Much like the metaphor of Africa as the dark continent, the idea that gorillas are maniacal monsters has little basis in reality. Gorillas are far more interested in eating grass than in eating you.

You’ll probably hear them before you see them, particularly a hollow pocking—the sound of a hand the size of your head hitting a chest the size of a love seat, walloping a tree, or slapping the ground. We humans are much closer in temperament to violent, spazzy chimpanzees than peaceful gorillas, who prefer to spend their days grooming, resting, and feeding. Especially feeding. What strikes our ears as ominous or frightening is just the way these creatures say hello.

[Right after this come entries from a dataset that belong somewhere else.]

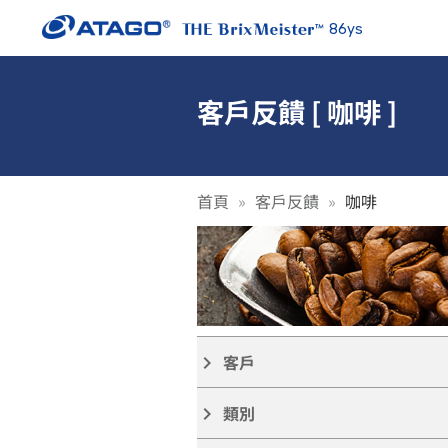
86ys
客戶反饋 [ 咖啡 ]
首頁
客戶反饋
咖啡
客戶
keyboard_arrow_right
類別
keyboard_arrow_right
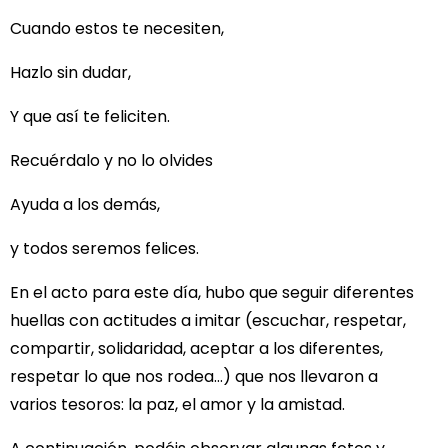
Cuando estos te necesiten,
Hazlo sin dudar,
Y que así te feliciten.
Recuérdalo y no lo olvides
Ayuda a los demás,
y todos seremos felices.
En el acto para este día, hubo que seguir diferentes
huellas con actitudes a imitar (escuchar, respetar,
compartir, solidaridad, aceptar a los diferentes,
respetar lo que nos rodea…) que nos llevaron a
varios tesoros: la paz, el amor y la amistad.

The once-a-day, hour-long tourist visit is scheduled to coincide with the gorillas’ mid-morning feed or immediately thereafter. A hungry gorilla will decimate surrounding vegetation, pulling plants out by the roots and spilling food everywhere. Quickly their shiny black coats become covered with bits of bamboo, wild celery, and detritus from the other 200 or so types of vegetation they enjoy eating—up to 60 pounds a day. Unlike in the movies or cartoons, you won't see them snacking on bananas or blondes. Listen to the mau-mauwings and gnum-gnuming. It's hilarious. 

7. Be Polite

Gorillas like to chatter. An adult is capable of roughly 25 sounds. A deep exhalation (almost a purr) from the back of the throat shows relaxation. Try it: “huhhhhhhh.” Hum, tunelessly or not, as they do. Burp. Moan “eeerrrpppp.” Hoot or coo. By mimicking their noises, you demonstrate your friendliness.  

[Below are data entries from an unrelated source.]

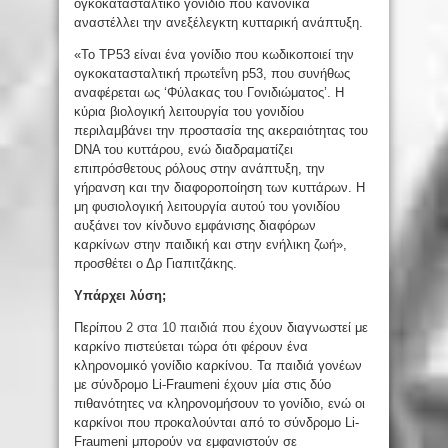
ογκοκατασταλτικό γονίδιο που κανονικά
αναστέλλει την ανεξέλεγκτη κυτταρική ανάπτυξη.
«Το TP53 είναι ένα γονίδιο που κωδικοποιεί την
ογκοκατασταλτική πρωτεΐνη p53, που συνήθως
αναφέρεται ως ‘Φύλακας του Γονιδιώματος’. Η
κύρια βιολογική λειτουργία του γονιδίου
περιλαμβάνει την προστασία της ακεραιότητας του
DNA του κυττάρου, ενώ διαδραματίζει
επιπρόσθετους ρόλους στην ανάπτυξη, την
γήρανση και την διαφοροποίηση των κυττάρων. Η
μη φυσιολογική λειτουργία αυτού του γονιδίου
αυξάνει τον κίνδυνο εμφάνισης διαφόρων
καρκίνων στην παιδική και στην ενήλικη ζωή»,
προσθέτει ο Δρ Γιαπιτζάκης.
Υπάρχει λύση;
Περίπου
2 στα 10 παιδιά
που έχουν διαγνωστεί με
καρκίνο πιστεύεται τώρα ότι φέρουν ένα
κληρονομικό γονίδιο καρκίνου. Τα παιδιά γονέων
με σύνδρομο Li-Fraumeni έχουν μία στις δύο
πιθανότητες να κληρονομήσουν το γονίδιο, ενώ οι
καρκίνοι που προκαλούνται από το σύνδρομο Li-
Fraumeni μπορούν να εμφανιστούν σε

Animals in nature thrum with energy, even at rest. They demonstrate a wide spectrum of emotions, from big-eyed curiosity in the young ones to jokey aggression in the adolescent males known as blackbacks to sitcom-dad-esque irritation at being woken from naps in the silverbacks. The biggest look like furry refrigerators. And the tiniest might try to approach you, only to be body-checked by a juvenile female who’s learning mothering skills. These babysitters have moves wrestlers would envy.

8. Obey the Rangers

The rangers will carefully observe the animals for any signs of unhappiness, including a breathy, motorlike chuffing used to communicate trouble, and will make sure that at least seven meters separate you from the gorillas at all times. If the gorillas get up and move, you’ll likely follow, assuming your sixty minutes aren’t up. 

In the unlikely event that a gorilla approaches you, stay calm, relaxed, and passive. Avoid eye contact. The rangers and trackers are there to protect you and the gorillas from trouble.         

9. Put Down Your Camera

Sixty minutes go fast. Try not to spend the whole time looking through a lens. Marvel. Laugh. Feel privileged and honored to have witnessed primates in their natural habitat being their sloppy, joyful, noisy selves. Go ahead and let it out: “Eeeemmmhhhhurrraaaaahhhhh.” Then listen for a response.